I picked up this book from the library when it won both Nebula and Hugo awards, and it turned out to be fantastic. While the ending of The Windup Girl satisfies much of the story arc, I was truly sad when it ended for I wanted – I want – more.
The “windups” are “race” of genetically spliced, human organic automatons, grown in a test tube and developed to be obedient and efficient. Despised by almost all other cultures as soul-less monstrosities, the windups are characterized by a herky-jerky motion when they move, but they have independent minds and can muse and wonder about their condition and their place in society, even as their genetic engineering render them virtually totally obedient – and therefore, easily exploited and just as easily discarded.
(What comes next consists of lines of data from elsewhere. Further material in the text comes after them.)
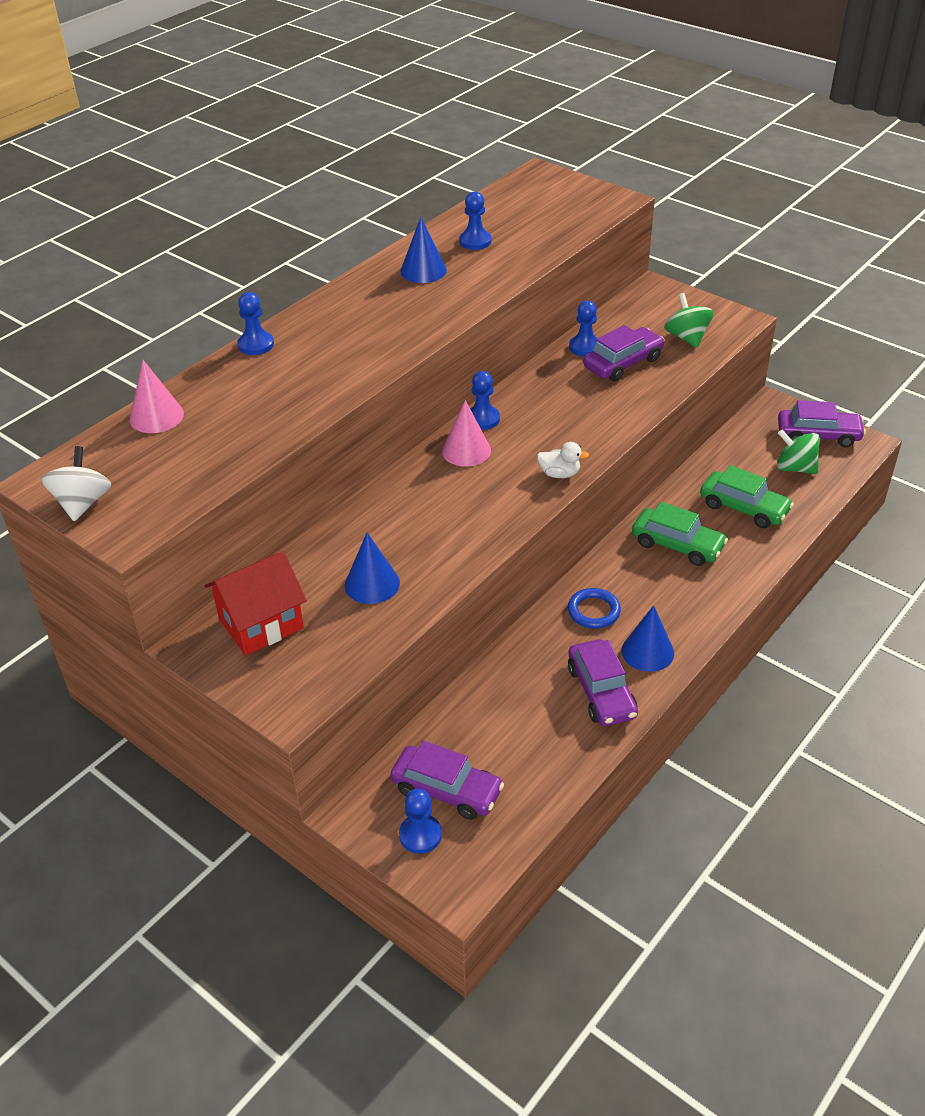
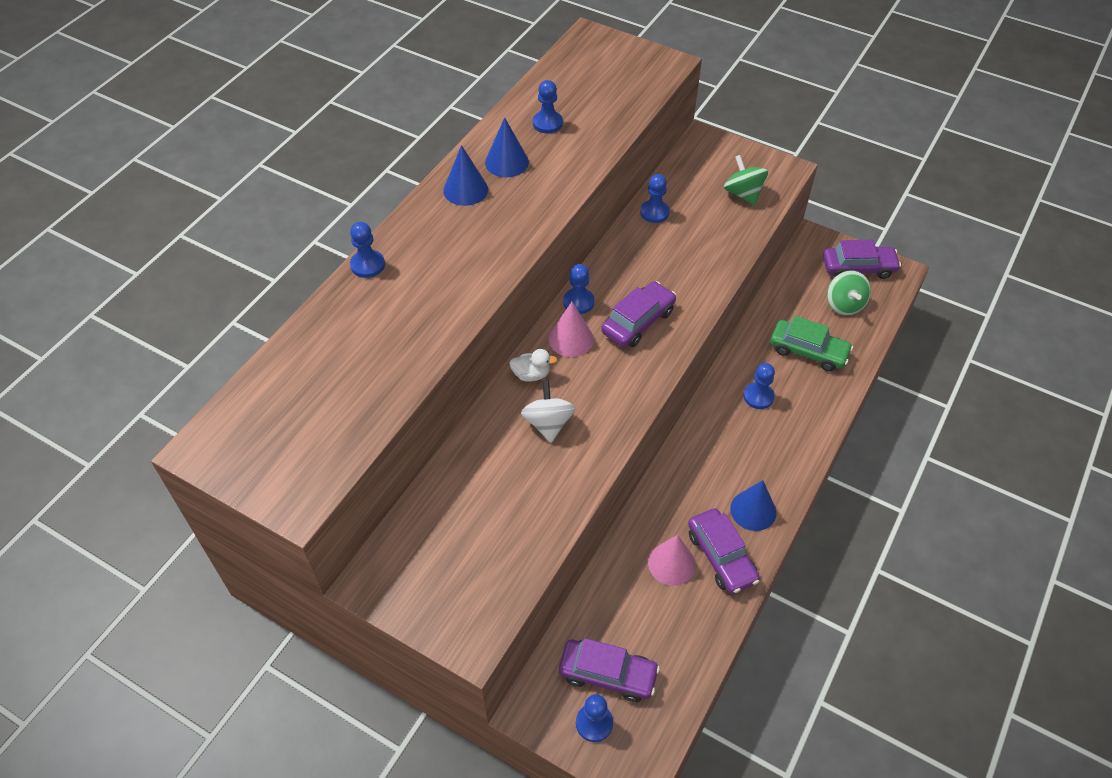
camera: 10 degrees left, 10 degrees up
white spinning top [42,446,111,521] -> white spinning top moved to [521,380,576,443]
pink cone [130,360,184,433] -> pink cone moved to [648,535,696,586]
red house [205,551,307,655] -> none
blue cone [345,533,400,604] -> blue cone moved to [443,145,488,206]
white duck [537,442,589,478] -> white duck moved to [509,349,557,382]
blue ring [568,588,621,629] -> none
purple car [584,325,665,381] -> purple car moved to [601,281,676,347]
green car [632,502,728,566] -> blue pawn [743,363,775,409]
green spinning top [777,429,820,474] -> green spinning top turned 120 degrees counterclockwise [827,270,871,315]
However, the windup girl of the title, Emiko, is just one small part of a large yet focused story.
In The Windup Girl, Paulo Bacigalupi has spun a near-future Earth that has been ravaged not by war, but by famine, loss and greed and he challenges us to imagine a world where the basest of human nature threatens to call the shots. Bacigalupi’s writing is rich yet concise. He allows actions to provide much of his explication, and his details are sharp, drawing a very clear picture of his vision of this future world. Characters are complex and yet have very simple motivations. Redemption for Bacigalupi’s characters – when there is any – come in drips and dabs, but that is perhaps what gives such small glimpses of humanity so much impact.
Should Bacigalupi decide to expand on what he has already brought forth, then I will feel absolutely compelled to be reeled back in – despite the squalor, corruption, and greed of this future, I wouldn’t miss it for the world.